GIVEN DATA:
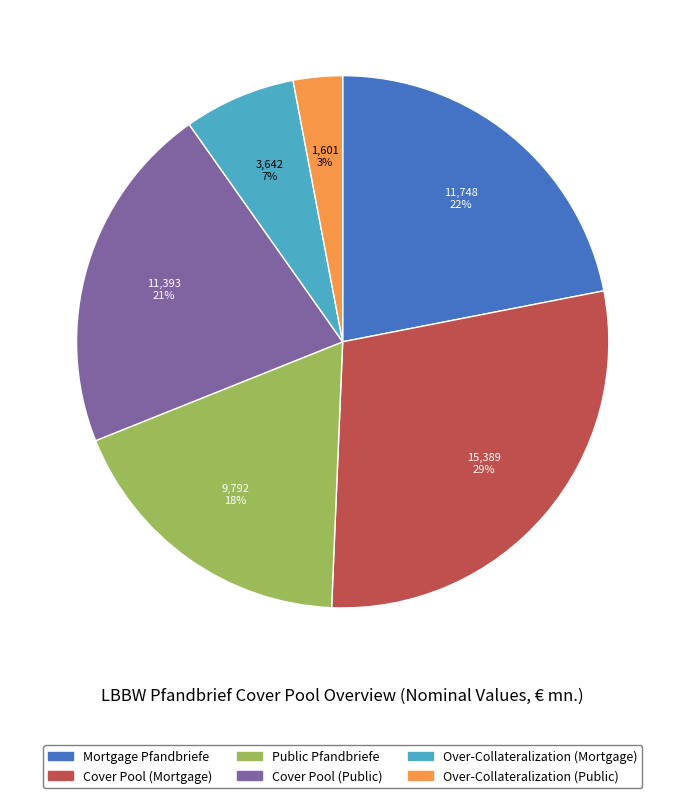

Which has a higher value, Over-Collateralization (Public) or Cover Pool (Mortgage)?

Cover Pool (Mortgage)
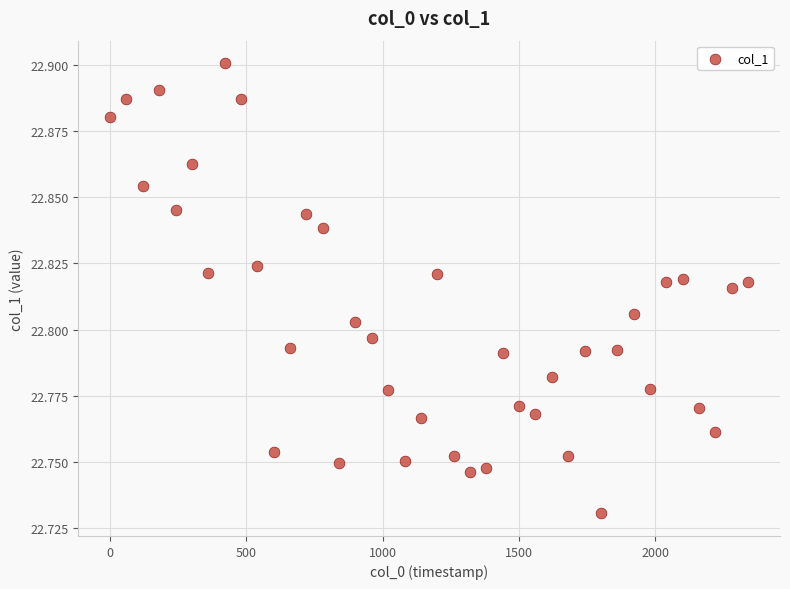

What is the range of X values (max minus min)?

2340.0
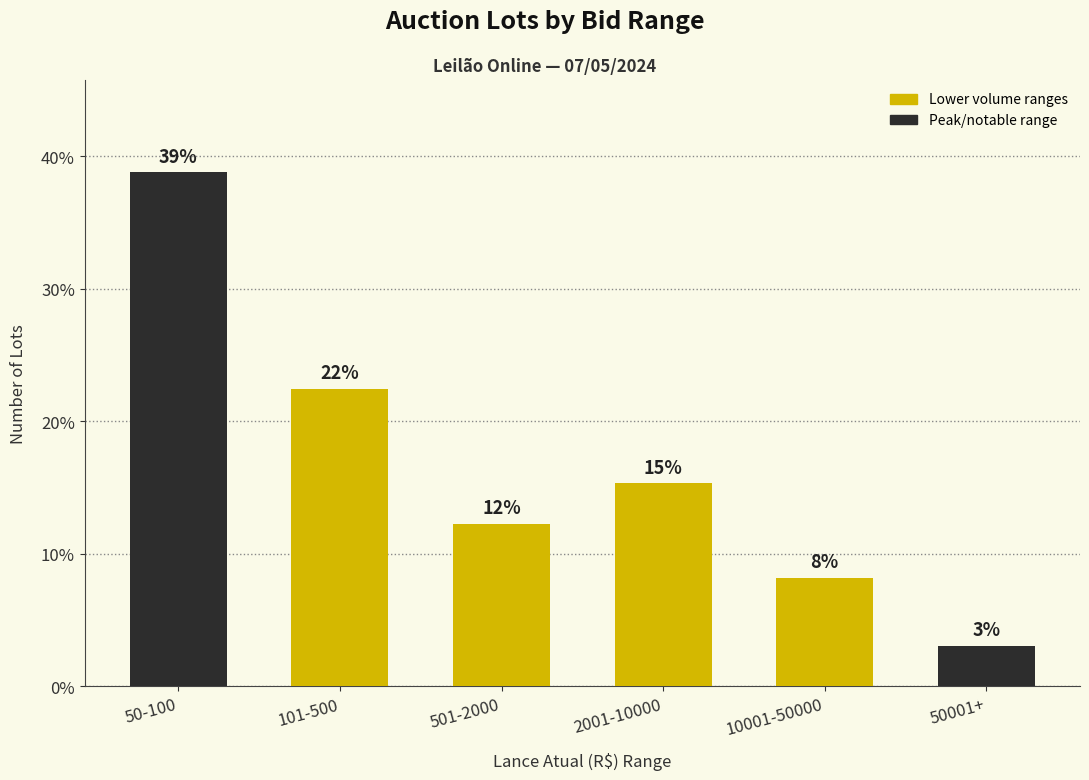

Approximately how many times larger is the value at 2001-10000 compared to 10001-50000?

1.9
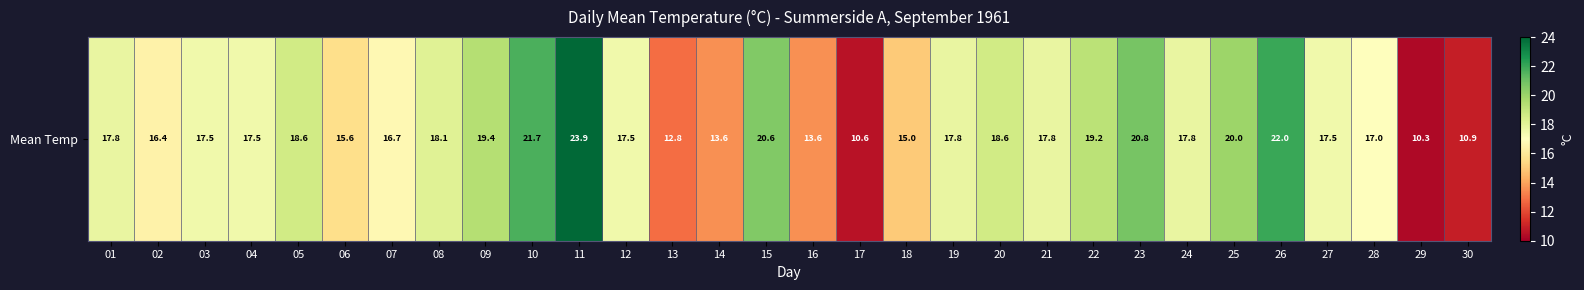

Rank the categories by value from highest to lowest.

11, 26, 10, 23, 15, 25, 09, 22, 05, 20, 08, 01, 19, 21, 24, 03, 04, 12, 27, 28, 07, 02, 06, 18, 14, 16, 13, 30, 17, 29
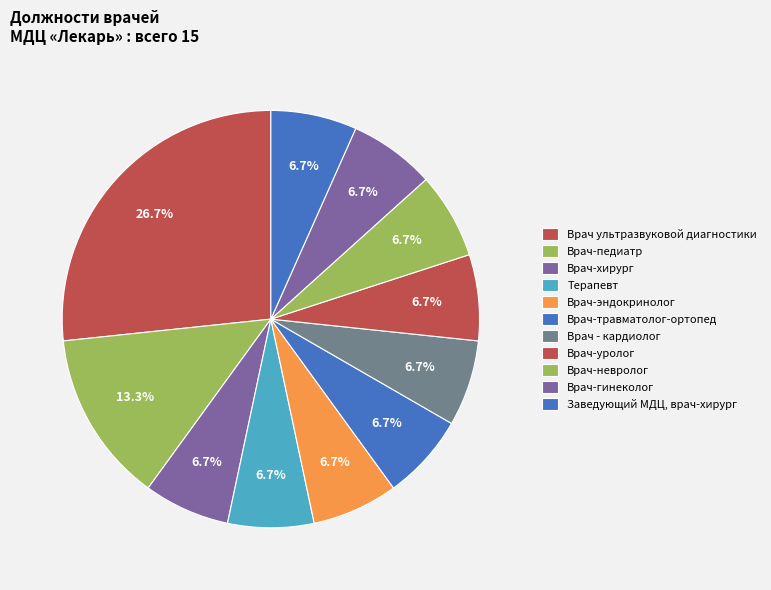

Combined, do Заведующий МДЦ, врач-хирург and Врач-уролог account for over 50%?

No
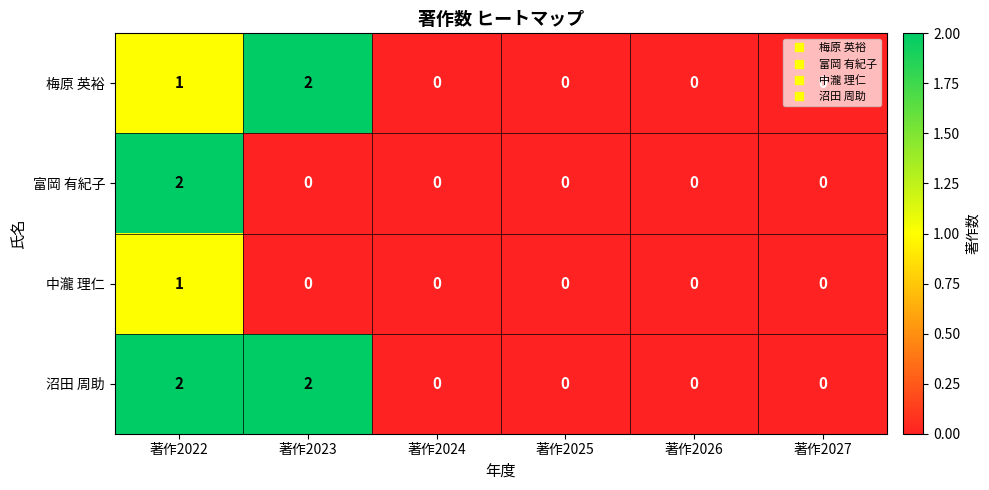

What is the total value across all series at 著作2022?

6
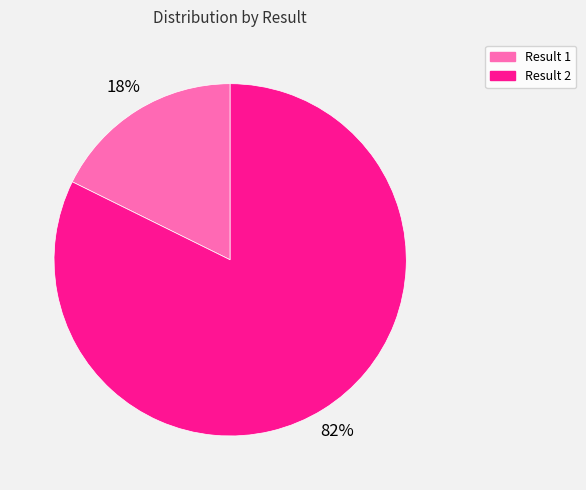

Do Result 2 and Result 1 together represent more than half of the pie?

Yes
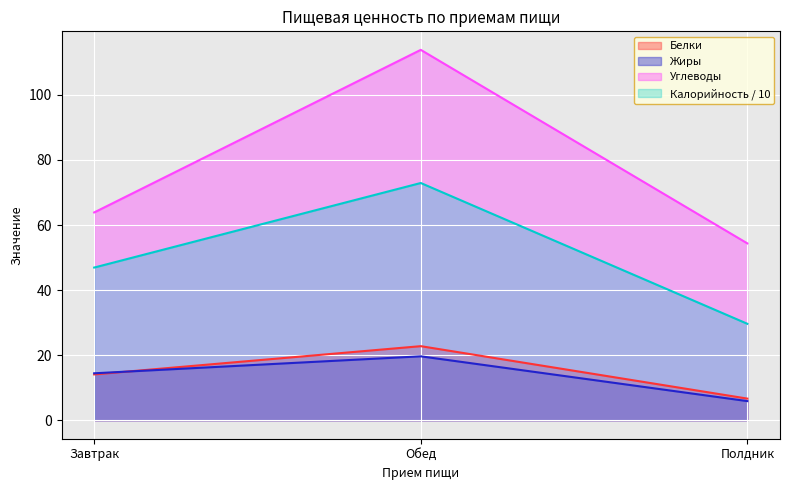

Which category has the lowest value in the Калорийность series?

Полдник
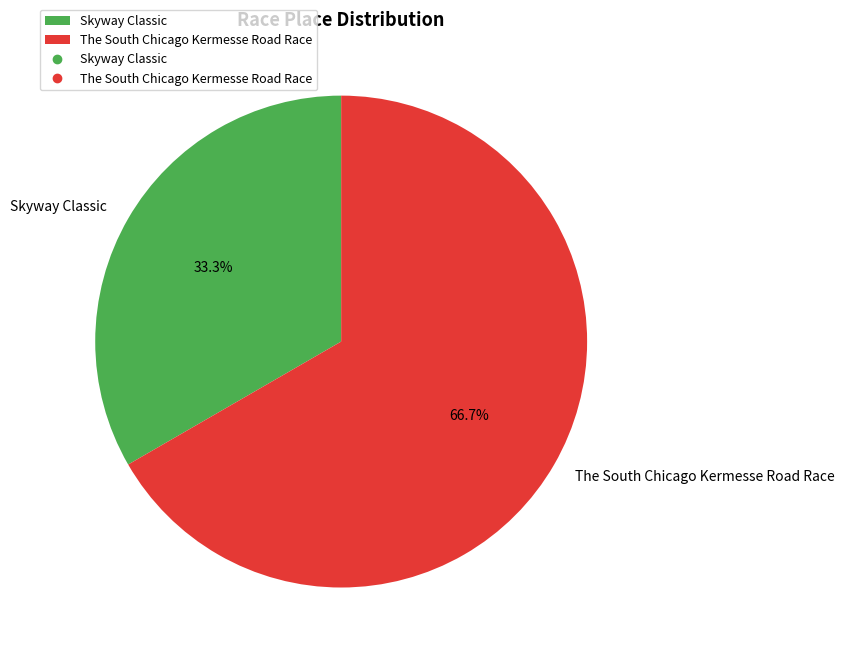

What percentage is the The South Chicago Kermesse Road Race slice, to the nearest percent?

67%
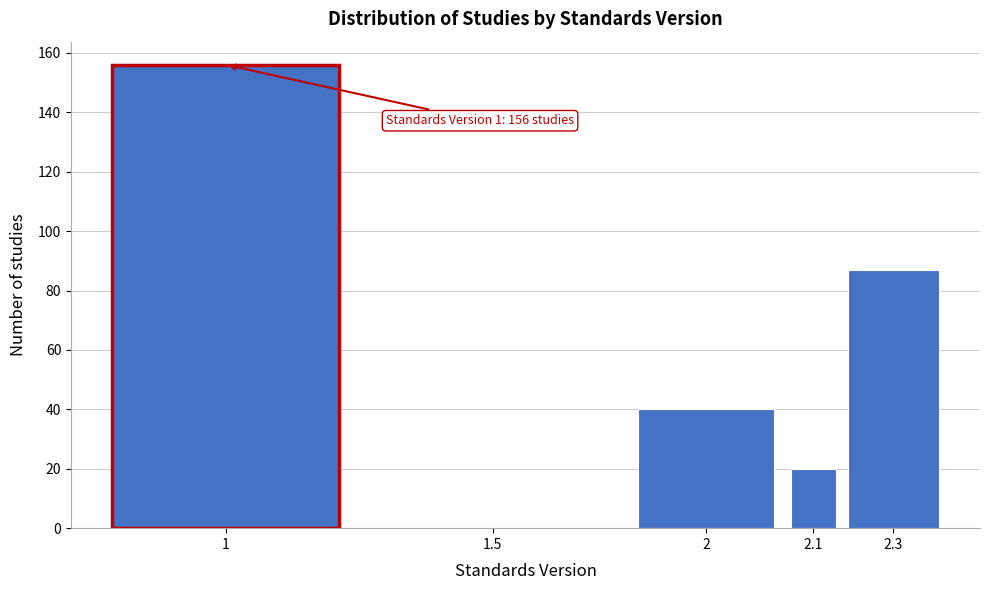

Reading left to right, what are all the values shown in this chart?

1=156	1.5=0	2=40	2.1=20	2.3=87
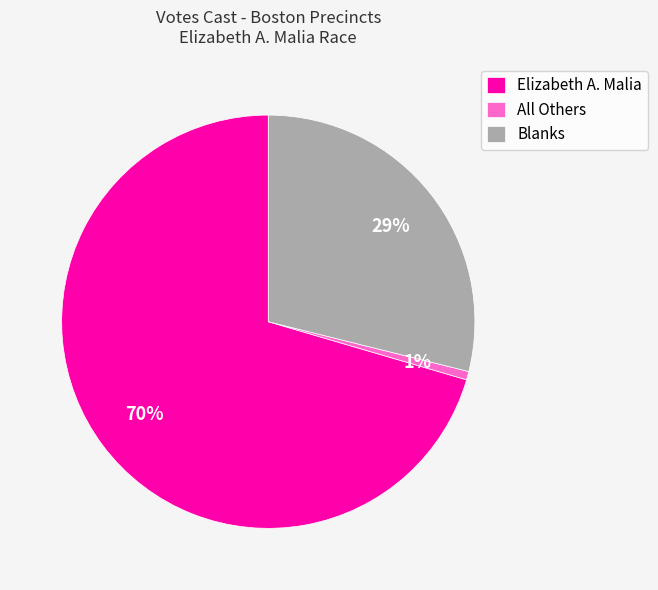

Is there any slice that represents more than half of the pie?

Yes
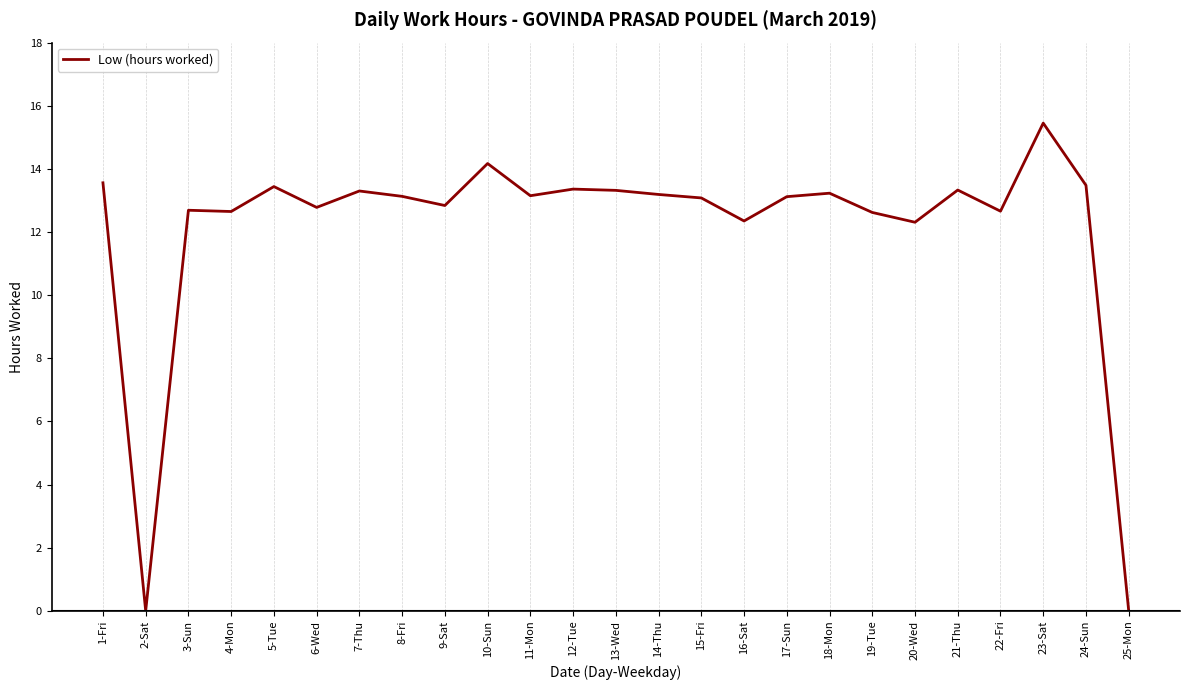

Which label corresponds to the largest value in the chart?

23-Sat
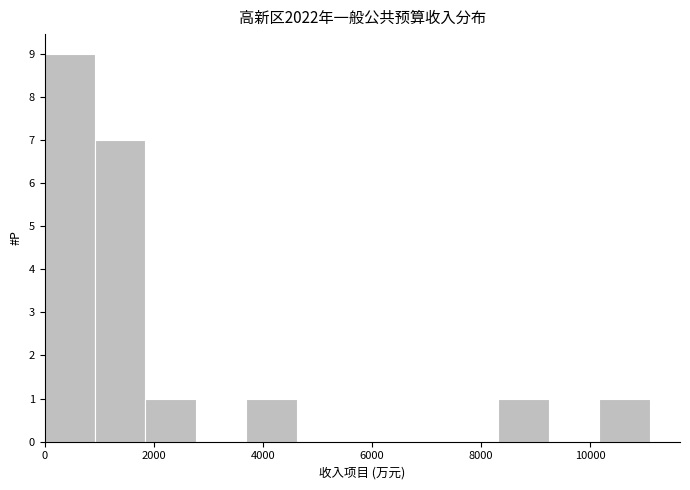

How tall is the bar that spans 1800 to 2800 on the x-axis? Neither the bar edges nor the heights are printed on the chart, so give them approximately, as read against the axes.

1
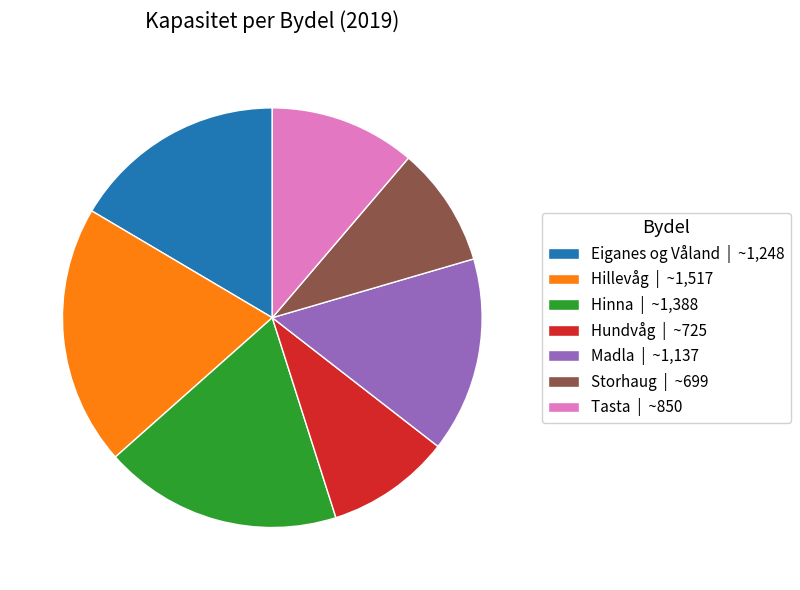

Do Eiganes og Våland | ~1,248 and Madla | ~1,137 together represent more than half of the pie?

No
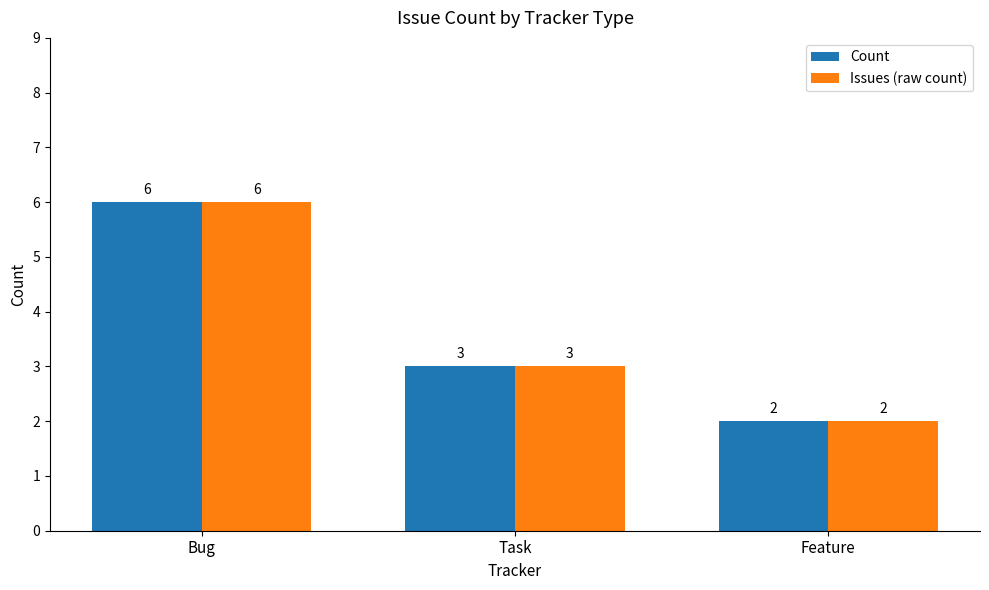

What is the total value across all series at Bug?

12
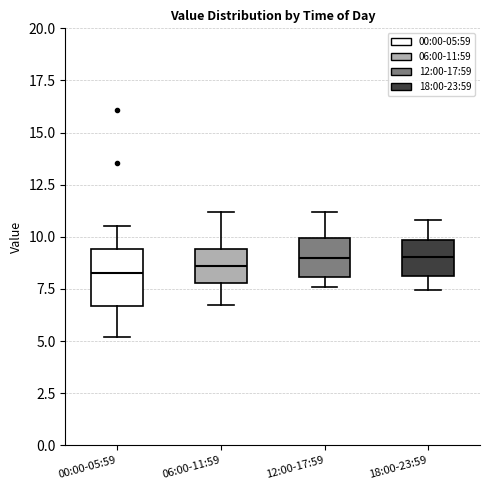

Which box is the tallest, from its lower edge to its upper edge?

00:00-05:59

EXERCISE DIRECTIONS:
Reproduce the items word for word, from the line that contains "Reading left to" through the end of the items, and omit the pictures from your answer.

ANSWER AREA:
Reading left to right, what are all the values shown in this chart?

1=156	1.5=0	2=40	2.1=20	2.3=87

Is there any slice that represents more than half of the pie?

Yes

Which label corresponds to the largest value in the chart?

23-Sat

How tall is the bar that spans 1800 to 2800 on the x-axis? Neither the bar edges nor the heights are printed on the chart, so give them approximately, as read against the axes.

1

Do Eiganes og Våland | ~1,248 and Madla | ~1,137 together represent more than half of the pie?

No

What is the total value across all series at Bug?

12

Which box is the tallest, from its lower edge to its upper edge?

00:00-05:59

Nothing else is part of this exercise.